Another issue that arose was the question of the wages of interned lascars. Bureaucrats in London and India debated whether lascars’ wages should cease when the ships were sunk or continue to be paid until they were repatriated to India. They also considered compensation and pensions due to the families of deceased lascars. Along with the British Board of Trade, the India Office drew up compensation rules. The lascars’ wage scale determined the level of compensation or pension. For example, at the outbreak of war, a serang (boatswain and intermediary between Asian and European crew) was paid thirty-five rupees per month; a donkeyman (engineer responsible for the auxiliary or “donkey” boilers) twenty-five rupees; a greaser (responsible for greasing machinery) twenty rupees; and a fireman (responsible for firing the engines) twenty rupees. Additionally, all ranks were paid a daily allowance of one shilling and ten pence for accommodation and food. The Widow’s Pension was divided into four classes: those whose husbands had earned more than thirty-five rupees monthly received a monthly pension of twelve rupees; those on twenty-five to thirty-five rupees, ten rupees; those on twenty to twenty-five rupees, eight rupees; and those on under twenty rupees, six rupees. Any pension ceased when a widow remarried. An extra allowance of one rupee per day was paid to all classes for each child up to the age of fourteen, when many joined the labour force. Given the inadequate recordkeeping by ship owners’ agents as well as misspelt names in lists provided by German authorities, the India Office had difficulty tracing next of kin, causing delays in payment.

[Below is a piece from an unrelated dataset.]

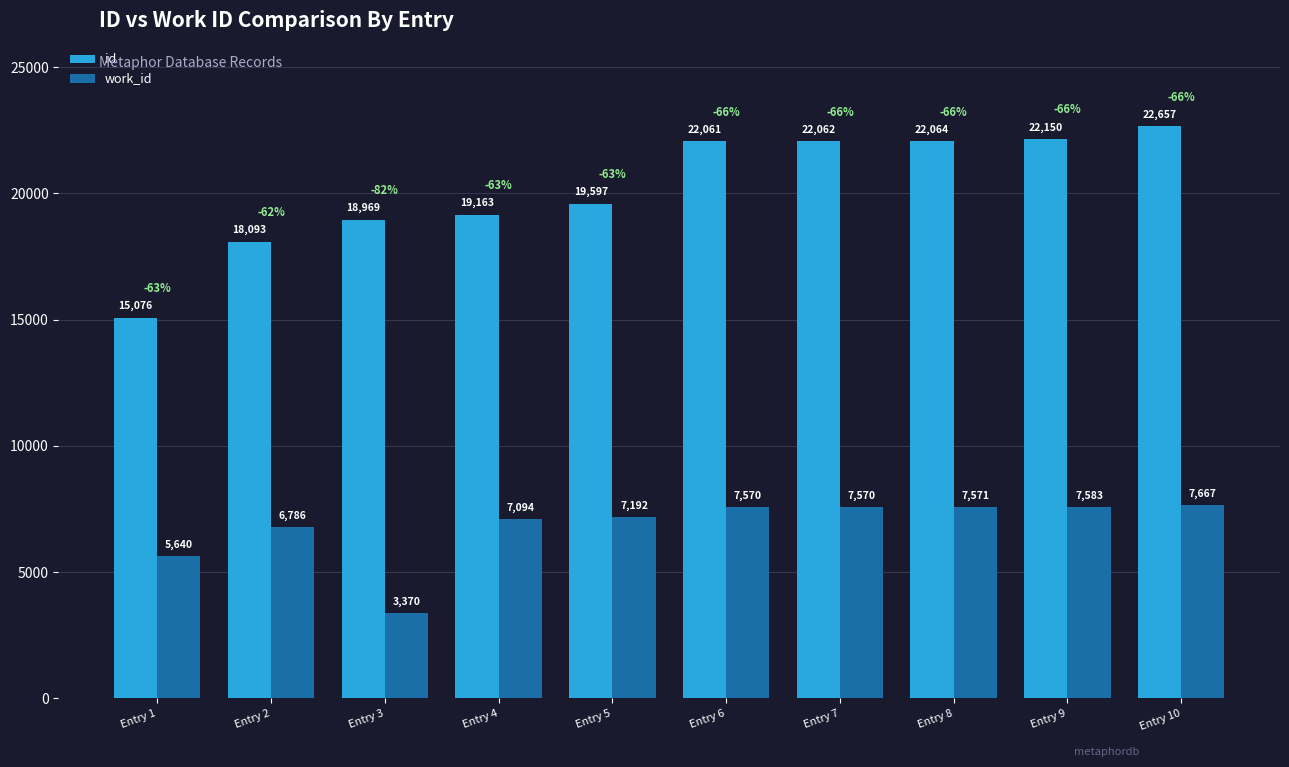

Does the chart contain any negative values?

No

It is difficult to reliably estimate the number of lascars employed, interned and killed, due to a lack of accurate record keeping by shipping companies in the ports of Calcutta and Bombay especially – for Chittagong, no records are available at all. India Office Records estimate, however, that the lascar population in India at the time of the war was approximately 80,000. War casualties were recorded as 3,427, which roughly amounts to 4 to 5 percent of the total lascar population.

Legacy

In the aftermath of the First World War, the British Board of Trade and the India Office organised the repatriation of Indian seamen who had been taken prisoner or injured.

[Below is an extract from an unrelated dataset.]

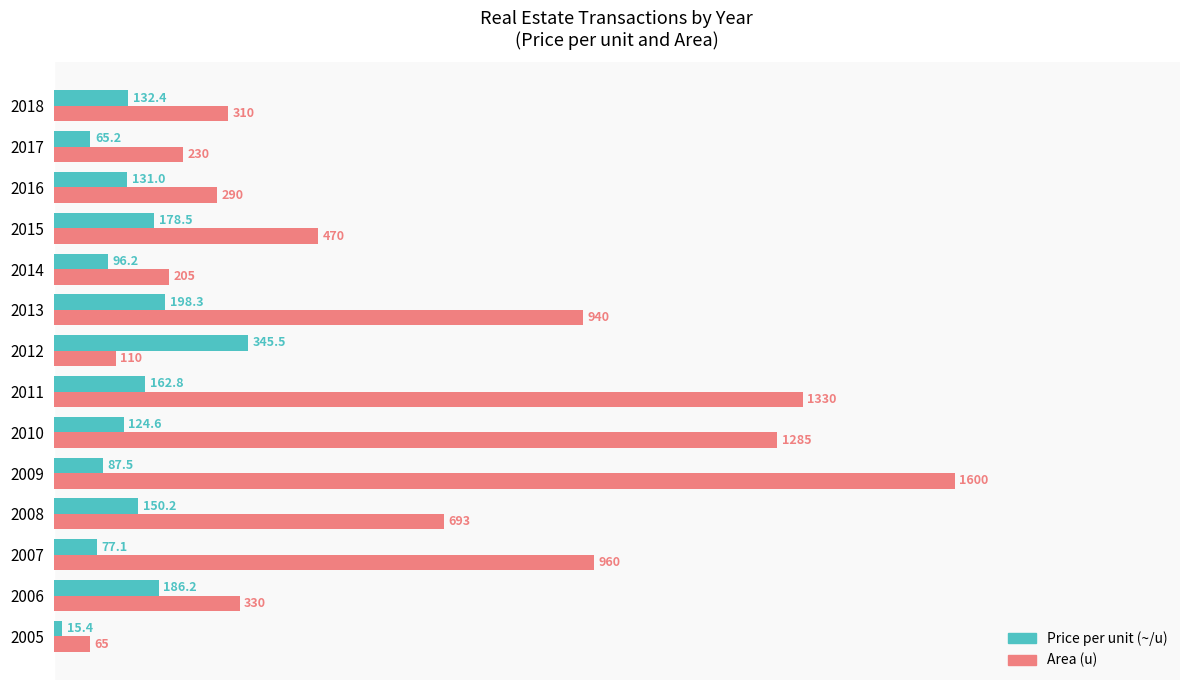

Rank the series by their maximum value, from lowest to highest.

Price per unit (~/u), Area (u)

There was no significant amelioration of lascar working conditions. Indeed, while the British Maritime Board raised the pay rate for British sailors in 1917, lascar wages depreciated even further.

Very few individual memorials to lascar sailors exist in Britain. In Dover, P&O commissioned a memorial to the twenty-two lascar seamen who lost their lives when the SS Maloja was sunk in the English Channel. In February 1917, it was suggested that lascars should be included in proposals to grant war medals to the Mercantile Marine. Lascars were to be eligible for the medal under the same conditions as other British seamen. This was also seen as a useful recruitment tool.

A group of Indian sailors was present at the unveiling of the Tower Hill Memorial in London on 12 December 1928 to honour the merchant mariners who lost their lives in the First World War. The memorial commemorates over 3,300 sunken ships and a loss of over 17,000 lives from Britain and the empire. However, the vital contributions of lascars to the war effort have remained largely unrecognised.